Best Pre- And Post-Workout Snacks To Eat

Put a stop to mindless snacking before and after your workouts and give it some proper consideration instead. The right fuel can not only enhance your performance but your recovery too. Here’s the lowdown on what to snack on and why….

Pre-workout snacks

Whatever you choose to eat before your session, the key is to keep it light and digestible. Heavy foods can make you feel sluggish so it’s important not to overload your system. It’s also important to note that what you snack on before your workout depends on the type of training you’re doing and the intensity, as well as your own personal goals and individual tolerance levels. You’ll also need to allow your body enough time to digest whatever you choose, so aim to eat your snack around 60 minutes before your session if you can.

As a general rule try to avoid fat and fibre which can sit in the gut and take longer to digest and aim for a balance of protein and carbs instead. This combination provides the adequate energy you need to fuel your session, as well as the muscle support needed. A shake is not only a great way to get a hefty dose of all-important protein, it’s not too heavy and won’t affect your performance.
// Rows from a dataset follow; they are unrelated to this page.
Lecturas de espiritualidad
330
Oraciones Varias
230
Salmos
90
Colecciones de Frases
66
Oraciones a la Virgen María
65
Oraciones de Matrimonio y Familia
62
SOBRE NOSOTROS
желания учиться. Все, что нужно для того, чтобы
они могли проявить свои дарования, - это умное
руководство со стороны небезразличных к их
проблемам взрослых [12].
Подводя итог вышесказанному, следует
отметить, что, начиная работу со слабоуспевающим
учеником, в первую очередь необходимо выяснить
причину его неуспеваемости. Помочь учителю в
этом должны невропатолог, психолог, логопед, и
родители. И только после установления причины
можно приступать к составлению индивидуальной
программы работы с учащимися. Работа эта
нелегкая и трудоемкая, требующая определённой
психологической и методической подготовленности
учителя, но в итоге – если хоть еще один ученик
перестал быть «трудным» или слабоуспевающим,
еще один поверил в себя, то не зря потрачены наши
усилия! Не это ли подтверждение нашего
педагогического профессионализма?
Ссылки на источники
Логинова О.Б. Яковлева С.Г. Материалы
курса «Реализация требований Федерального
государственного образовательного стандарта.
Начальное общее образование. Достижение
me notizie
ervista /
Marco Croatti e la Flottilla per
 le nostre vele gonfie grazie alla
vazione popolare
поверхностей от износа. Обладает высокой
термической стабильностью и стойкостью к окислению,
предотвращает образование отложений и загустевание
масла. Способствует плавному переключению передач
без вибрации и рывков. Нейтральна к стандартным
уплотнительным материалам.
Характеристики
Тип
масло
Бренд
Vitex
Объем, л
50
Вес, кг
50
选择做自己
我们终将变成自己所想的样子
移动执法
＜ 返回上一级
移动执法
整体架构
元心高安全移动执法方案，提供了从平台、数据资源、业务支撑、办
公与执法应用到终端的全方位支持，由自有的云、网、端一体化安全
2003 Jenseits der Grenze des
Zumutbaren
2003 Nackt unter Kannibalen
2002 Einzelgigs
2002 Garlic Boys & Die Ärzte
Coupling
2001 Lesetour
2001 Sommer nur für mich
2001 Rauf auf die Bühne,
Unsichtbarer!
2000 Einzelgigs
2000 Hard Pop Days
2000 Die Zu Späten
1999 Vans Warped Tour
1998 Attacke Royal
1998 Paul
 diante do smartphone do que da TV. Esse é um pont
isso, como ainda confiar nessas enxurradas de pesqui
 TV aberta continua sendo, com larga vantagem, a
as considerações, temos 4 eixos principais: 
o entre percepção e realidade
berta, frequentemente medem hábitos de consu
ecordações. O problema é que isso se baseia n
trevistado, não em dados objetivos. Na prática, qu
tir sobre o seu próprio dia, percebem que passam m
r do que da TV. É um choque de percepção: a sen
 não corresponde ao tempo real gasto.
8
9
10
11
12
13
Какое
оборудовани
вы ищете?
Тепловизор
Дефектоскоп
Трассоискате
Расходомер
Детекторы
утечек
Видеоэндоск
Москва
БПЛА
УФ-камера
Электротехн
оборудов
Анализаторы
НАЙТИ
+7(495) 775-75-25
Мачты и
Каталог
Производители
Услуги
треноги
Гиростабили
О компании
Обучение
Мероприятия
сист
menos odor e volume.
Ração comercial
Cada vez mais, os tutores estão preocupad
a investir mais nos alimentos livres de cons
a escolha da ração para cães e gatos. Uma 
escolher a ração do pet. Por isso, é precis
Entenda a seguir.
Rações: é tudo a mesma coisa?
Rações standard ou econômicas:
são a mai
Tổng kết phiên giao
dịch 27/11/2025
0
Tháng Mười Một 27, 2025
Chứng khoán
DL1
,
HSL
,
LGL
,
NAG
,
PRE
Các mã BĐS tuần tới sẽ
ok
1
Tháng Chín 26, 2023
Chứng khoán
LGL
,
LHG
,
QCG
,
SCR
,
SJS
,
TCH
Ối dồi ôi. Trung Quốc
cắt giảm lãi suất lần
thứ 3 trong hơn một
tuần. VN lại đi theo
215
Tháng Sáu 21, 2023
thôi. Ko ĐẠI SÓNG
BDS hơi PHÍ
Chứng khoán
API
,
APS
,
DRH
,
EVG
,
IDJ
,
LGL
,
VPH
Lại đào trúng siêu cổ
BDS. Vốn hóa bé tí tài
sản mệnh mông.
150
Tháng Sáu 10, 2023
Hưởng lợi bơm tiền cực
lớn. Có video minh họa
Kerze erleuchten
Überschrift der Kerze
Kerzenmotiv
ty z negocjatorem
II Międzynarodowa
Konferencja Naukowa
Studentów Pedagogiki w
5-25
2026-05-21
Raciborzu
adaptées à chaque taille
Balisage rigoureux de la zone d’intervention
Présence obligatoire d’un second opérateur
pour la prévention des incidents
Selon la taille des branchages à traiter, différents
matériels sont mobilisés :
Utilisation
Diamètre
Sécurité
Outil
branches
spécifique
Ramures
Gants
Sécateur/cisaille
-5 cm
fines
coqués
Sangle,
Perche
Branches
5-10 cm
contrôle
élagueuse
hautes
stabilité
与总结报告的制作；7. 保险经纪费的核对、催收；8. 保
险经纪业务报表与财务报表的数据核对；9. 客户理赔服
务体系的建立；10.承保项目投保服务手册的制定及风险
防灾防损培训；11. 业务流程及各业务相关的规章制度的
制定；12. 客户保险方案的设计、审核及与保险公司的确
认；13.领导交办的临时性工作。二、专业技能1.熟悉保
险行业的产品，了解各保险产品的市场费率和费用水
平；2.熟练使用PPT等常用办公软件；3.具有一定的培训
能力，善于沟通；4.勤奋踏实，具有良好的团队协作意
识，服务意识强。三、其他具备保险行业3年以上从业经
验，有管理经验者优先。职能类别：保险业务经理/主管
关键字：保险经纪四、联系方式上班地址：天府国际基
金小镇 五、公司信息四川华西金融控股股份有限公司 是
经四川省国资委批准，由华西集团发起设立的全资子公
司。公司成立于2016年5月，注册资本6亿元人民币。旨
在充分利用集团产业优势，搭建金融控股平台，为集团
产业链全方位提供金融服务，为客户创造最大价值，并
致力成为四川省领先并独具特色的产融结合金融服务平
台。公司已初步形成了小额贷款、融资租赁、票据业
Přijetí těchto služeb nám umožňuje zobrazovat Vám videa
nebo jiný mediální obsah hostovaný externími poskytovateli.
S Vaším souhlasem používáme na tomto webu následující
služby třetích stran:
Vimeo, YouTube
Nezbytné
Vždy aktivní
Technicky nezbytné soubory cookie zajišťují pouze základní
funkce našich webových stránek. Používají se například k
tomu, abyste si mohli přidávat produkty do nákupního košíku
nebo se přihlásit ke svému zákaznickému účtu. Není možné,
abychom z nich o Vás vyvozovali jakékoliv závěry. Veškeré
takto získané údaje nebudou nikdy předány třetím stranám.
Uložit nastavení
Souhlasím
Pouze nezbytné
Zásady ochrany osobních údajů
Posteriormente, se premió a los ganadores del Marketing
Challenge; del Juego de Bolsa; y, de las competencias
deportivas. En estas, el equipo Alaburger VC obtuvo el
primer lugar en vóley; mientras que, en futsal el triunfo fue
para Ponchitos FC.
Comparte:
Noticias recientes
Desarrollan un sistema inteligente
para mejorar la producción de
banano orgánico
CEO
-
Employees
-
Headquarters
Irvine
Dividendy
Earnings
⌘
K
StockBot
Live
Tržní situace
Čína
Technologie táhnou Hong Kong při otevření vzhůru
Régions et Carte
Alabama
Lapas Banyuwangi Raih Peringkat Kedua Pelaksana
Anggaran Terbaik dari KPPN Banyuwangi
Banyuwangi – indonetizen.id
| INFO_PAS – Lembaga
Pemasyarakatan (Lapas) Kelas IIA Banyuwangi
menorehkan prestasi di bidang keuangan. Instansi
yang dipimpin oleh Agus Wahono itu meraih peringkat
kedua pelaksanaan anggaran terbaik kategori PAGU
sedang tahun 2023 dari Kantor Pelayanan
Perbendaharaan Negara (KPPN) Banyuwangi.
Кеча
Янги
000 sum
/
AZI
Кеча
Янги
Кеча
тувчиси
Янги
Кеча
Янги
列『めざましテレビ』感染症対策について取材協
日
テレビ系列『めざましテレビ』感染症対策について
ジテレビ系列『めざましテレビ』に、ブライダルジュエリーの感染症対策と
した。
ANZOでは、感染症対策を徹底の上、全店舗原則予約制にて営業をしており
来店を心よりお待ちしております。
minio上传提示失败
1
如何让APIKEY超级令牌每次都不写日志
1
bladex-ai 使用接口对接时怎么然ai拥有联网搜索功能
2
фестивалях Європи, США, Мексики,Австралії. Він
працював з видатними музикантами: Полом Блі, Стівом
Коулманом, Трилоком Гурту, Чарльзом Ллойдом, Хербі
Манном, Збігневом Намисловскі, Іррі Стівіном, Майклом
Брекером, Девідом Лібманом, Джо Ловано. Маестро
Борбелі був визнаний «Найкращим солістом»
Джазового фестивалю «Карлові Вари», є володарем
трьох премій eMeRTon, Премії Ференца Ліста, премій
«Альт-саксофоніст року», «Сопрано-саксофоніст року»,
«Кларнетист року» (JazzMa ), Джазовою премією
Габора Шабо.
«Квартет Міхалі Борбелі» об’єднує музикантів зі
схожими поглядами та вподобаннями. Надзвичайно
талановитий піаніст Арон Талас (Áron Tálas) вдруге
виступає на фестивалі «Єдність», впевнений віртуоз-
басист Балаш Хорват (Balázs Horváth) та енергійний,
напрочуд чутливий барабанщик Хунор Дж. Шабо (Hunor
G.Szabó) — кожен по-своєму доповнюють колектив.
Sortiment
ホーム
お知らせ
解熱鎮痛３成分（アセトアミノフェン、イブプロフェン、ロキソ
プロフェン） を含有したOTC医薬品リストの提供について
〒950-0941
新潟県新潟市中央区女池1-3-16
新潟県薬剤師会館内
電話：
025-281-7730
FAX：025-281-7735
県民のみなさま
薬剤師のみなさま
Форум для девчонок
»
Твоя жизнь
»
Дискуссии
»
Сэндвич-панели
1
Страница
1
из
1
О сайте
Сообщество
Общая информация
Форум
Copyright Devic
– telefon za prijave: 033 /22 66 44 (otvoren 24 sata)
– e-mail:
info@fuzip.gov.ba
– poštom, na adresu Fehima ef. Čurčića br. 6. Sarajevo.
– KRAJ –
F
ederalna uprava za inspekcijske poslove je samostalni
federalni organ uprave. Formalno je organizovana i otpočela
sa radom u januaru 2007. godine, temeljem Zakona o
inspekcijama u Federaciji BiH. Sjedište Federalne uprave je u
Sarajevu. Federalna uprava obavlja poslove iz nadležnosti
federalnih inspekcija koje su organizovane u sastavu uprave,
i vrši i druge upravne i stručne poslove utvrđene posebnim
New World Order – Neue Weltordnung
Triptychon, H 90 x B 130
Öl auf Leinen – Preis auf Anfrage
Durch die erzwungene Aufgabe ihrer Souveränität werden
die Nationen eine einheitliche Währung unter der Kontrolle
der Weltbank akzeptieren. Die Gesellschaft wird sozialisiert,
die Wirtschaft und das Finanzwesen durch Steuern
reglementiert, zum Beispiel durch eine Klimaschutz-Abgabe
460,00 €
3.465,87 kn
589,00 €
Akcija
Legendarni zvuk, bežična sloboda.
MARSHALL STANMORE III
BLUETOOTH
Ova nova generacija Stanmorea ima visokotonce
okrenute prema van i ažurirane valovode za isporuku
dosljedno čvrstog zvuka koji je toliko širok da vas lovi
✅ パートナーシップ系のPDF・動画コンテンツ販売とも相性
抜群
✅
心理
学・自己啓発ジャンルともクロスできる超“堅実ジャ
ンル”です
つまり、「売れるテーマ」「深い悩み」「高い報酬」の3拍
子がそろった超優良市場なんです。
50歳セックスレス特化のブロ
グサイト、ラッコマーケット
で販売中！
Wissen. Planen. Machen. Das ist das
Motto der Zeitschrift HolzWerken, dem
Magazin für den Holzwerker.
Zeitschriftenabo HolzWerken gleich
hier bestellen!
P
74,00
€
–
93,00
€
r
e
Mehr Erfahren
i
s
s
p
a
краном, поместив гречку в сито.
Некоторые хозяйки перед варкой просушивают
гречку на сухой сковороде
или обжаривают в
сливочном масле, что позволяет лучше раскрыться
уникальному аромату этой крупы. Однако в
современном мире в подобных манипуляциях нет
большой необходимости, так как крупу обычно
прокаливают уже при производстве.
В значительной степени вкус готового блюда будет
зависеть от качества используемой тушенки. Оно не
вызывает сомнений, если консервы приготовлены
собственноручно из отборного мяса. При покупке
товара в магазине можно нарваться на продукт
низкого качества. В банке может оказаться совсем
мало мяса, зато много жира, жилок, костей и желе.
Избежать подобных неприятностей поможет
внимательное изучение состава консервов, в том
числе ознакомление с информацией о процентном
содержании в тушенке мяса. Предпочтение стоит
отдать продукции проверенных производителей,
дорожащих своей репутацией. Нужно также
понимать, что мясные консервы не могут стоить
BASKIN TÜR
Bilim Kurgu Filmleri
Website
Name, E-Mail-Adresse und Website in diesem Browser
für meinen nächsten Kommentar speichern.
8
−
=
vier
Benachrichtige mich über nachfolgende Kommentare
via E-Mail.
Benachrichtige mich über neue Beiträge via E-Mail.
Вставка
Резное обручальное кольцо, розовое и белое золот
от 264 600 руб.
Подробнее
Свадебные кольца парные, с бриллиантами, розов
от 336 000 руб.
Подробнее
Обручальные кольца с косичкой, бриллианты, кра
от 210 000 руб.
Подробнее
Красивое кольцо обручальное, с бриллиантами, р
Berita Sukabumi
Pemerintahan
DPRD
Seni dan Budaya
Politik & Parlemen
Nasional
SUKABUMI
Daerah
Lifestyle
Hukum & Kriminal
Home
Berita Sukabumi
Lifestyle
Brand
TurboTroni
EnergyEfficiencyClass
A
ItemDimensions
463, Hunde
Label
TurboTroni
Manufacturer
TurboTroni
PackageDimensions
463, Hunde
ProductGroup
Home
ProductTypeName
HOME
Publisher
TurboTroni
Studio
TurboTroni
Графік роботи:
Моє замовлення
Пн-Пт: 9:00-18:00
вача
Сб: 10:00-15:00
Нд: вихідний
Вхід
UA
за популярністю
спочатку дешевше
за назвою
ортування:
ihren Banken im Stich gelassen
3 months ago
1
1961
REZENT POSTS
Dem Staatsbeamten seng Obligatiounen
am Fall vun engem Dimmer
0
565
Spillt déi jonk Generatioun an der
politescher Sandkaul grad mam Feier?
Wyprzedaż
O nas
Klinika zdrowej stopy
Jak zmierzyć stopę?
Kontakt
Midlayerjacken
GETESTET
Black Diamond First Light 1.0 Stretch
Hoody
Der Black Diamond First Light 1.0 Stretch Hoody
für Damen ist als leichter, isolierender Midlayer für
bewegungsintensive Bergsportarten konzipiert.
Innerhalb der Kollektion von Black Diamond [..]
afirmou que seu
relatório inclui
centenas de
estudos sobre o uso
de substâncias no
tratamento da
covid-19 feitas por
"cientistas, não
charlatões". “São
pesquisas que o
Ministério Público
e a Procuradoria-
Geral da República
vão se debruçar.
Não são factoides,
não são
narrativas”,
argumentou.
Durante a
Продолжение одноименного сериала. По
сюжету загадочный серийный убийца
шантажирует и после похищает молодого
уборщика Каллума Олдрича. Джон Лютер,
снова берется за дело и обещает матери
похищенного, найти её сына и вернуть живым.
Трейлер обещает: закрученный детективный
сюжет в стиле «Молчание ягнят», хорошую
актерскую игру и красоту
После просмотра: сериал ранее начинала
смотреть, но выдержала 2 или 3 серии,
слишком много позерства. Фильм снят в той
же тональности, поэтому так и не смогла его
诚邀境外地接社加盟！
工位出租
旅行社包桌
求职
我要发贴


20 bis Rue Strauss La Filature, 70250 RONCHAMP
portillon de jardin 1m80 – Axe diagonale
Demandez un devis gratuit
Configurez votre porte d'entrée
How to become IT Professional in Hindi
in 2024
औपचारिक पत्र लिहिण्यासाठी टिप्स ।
If you prefer to keep your intake to a minimum beforehand, fulfil your protein quota with a helping of BCAAs in the form of Workshop’s BCAA Formula. Containing four of the amino acids found in animal protein, it’s a quick and easy way to consume what you need to get the best out of your training. If you prefer something more solid, unsweetened porridge and fruit, cottage cheese and wholegrain crackers and hard-boiled egg on sourdough toast are all good options.

Post-workout snacks

To support recovery after your training you need decent intake of amino acids, found in protein sources, so your post-workout snacks don’t need to differ too much from your pre-workout fuel. When you work out, you damage your muscles and tissues so it’s important to help replenish them. Protein also helps fight infection, balance body fluids and carry oxygen through your body so it’s a vital part of your post-workout recovery in general. Apples and nut butter are a good protein-rich option, as is a big handful of almonds or a protein shake. If you work out later on, eating carbs towards the end of the day can be hugely beneficial for helping you to fall asleep too. That’s because they send a signal to release the neurotransmitter serotonin, which is a feel-good brain chemical; pair carbs like potatoes and rice with some protein like chicken or fish and the combination will not only help your sleep but support your post workout recovery too. If you’ve had some protein before your exercise, aim to eat anywhere up to about 3-4 hours afterwards.